Pascal Thubert (pthubert) wrote:
Also, when a UDP-checksum-elided packet traverses the backbone, it
will
be sent back into the lowpan without the elision optimization.  Big
deal, I'd say; not the case we are optimizing for.
Think "outsourcing the checksum computation to the ER".
I don't have a problem with that form of outsourcing as long as L2 has
checksum/CRC that is applied between the ER and 6lowpan host that is at
least as strong as the UDP checksum.
[Pascal] The stronger CRC we are talking about is in fact end-to-end so it
encompasses the compressed segment. The Edge router can not know whether
that happens, it can only trust that the source node behaved, and
compressed the checksum only if it was entitled to per our spec.

You ignored the "L2" in my sentence. It is quite key.



That would be a reasonable layer violation, since L3 can check the L2
capabilities (implicitly or explicitly.)
[Pascal] We can not be relying on the L2 MIC in mesh-under because the L2 information that the ER sees covers only the last hop.

So it would have to be a L2.5 MIC.

But my point is really about having an architecture that helps with robustness and having a solid base from which the protocols can evolve. Having L3 depend on a L7 MIC without being able to reliably determine whether the L7 MIC is present in the packet doesn't seem to do that.

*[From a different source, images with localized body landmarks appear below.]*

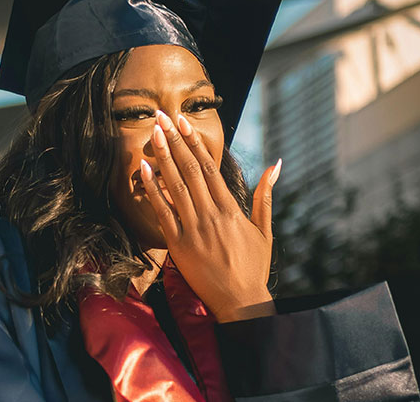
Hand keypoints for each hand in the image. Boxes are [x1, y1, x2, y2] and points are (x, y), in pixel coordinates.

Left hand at [140, 110, 280, 321]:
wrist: (240, 302)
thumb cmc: (253, 266)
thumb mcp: (264, 229)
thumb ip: (265, 195)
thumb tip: (276, 165)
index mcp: (231, 209)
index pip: (209, 167)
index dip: (194, 142)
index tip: (184, 122)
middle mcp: (211, 214)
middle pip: (189, 169)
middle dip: (175, 140)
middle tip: (161, 117)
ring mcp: (194, 229)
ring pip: (175, 186)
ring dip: (163, 157)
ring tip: (153, 134)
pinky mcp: (178, 245)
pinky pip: (163, 213)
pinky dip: (152, 190)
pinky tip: (143, 170)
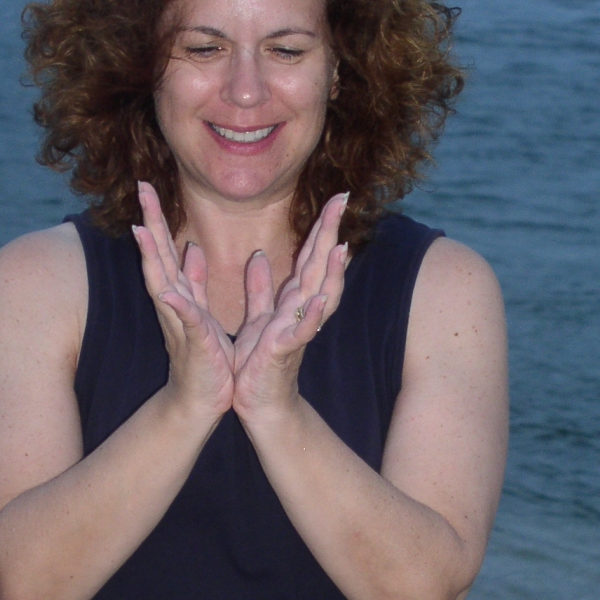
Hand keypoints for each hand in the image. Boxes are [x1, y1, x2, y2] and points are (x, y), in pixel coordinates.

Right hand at [132, 182, 234, 419]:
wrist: (205, 397)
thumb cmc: (207, 356)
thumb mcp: (202, 310)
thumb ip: (196, 280)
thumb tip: (191, 247)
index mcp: (181, 293)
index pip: (165, 249)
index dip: (157, 217)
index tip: (147, 186)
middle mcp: (174, 303)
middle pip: (157, 256)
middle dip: (150, 222)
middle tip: (141, 188)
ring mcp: (181, 322)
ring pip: (163, 283)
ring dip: (152, 257)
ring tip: (142, 229)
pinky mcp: (195, 342)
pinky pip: (186, 321)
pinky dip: (177, 305)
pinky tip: (168, 291)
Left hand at [232, 192, 349, 423]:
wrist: (258, 401)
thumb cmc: (258, 362)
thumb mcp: (257, 317)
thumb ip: (261, 288)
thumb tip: (260, 256)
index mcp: (291, 301)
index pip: (310, 257)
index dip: (321, 227)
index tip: (335, 197)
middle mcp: (300, 311)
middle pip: (320, 266)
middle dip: (330, 233)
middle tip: (342, 200)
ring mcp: (296, 330)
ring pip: (320, 296)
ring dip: (331, 273)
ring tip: (340, 246)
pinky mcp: (285, 351)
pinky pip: (302, 332)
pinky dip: (311, 316)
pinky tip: (318, 301)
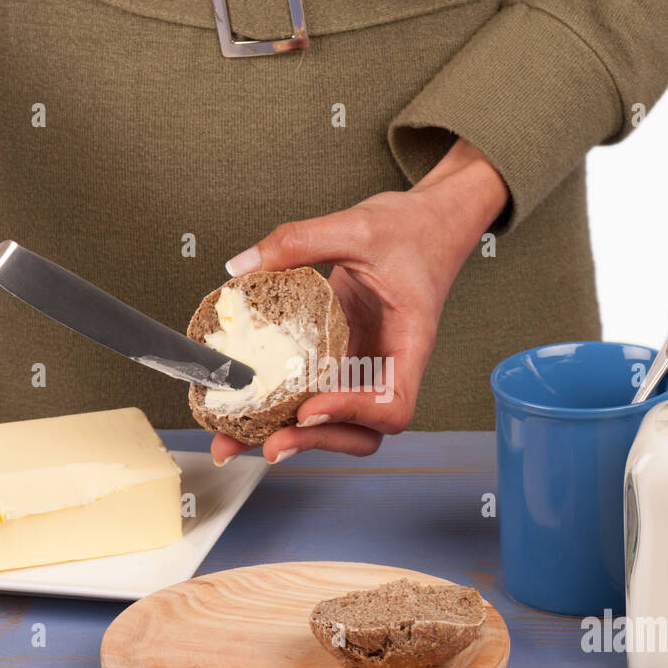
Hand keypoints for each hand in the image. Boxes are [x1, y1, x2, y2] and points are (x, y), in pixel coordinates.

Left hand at [211, 139, 508, 463]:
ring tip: (239, 441)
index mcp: (408, 343)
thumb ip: (299, 241)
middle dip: (314, 443)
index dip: (354, 415)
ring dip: (289, 437)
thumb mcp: (357, 225)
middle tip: (269, 444)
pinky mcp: (340, 358)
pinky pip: (312, 394)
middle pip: (362, 432)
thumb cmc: (413, 230)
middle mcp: (388, 366)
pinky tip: (241, 411)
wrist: (429, 224)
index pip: (393, 404)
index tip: (311, 408)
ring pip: (334, 423)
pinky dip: (278, 410)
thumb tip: (242, 265)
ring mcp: (363, 367)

I can not see the need for heuristics. This mechanism has been discussed at length in this group and at ISA. For all I know it works but it's fair to shake it and review the
associated text to make sure it's very crisp on when the checksum can be
elided.

I think without an explicit way for the decompressor at the L3-L2 boundary to tell that there is a L7 MIC the proposal is just a hack and should not be standardized.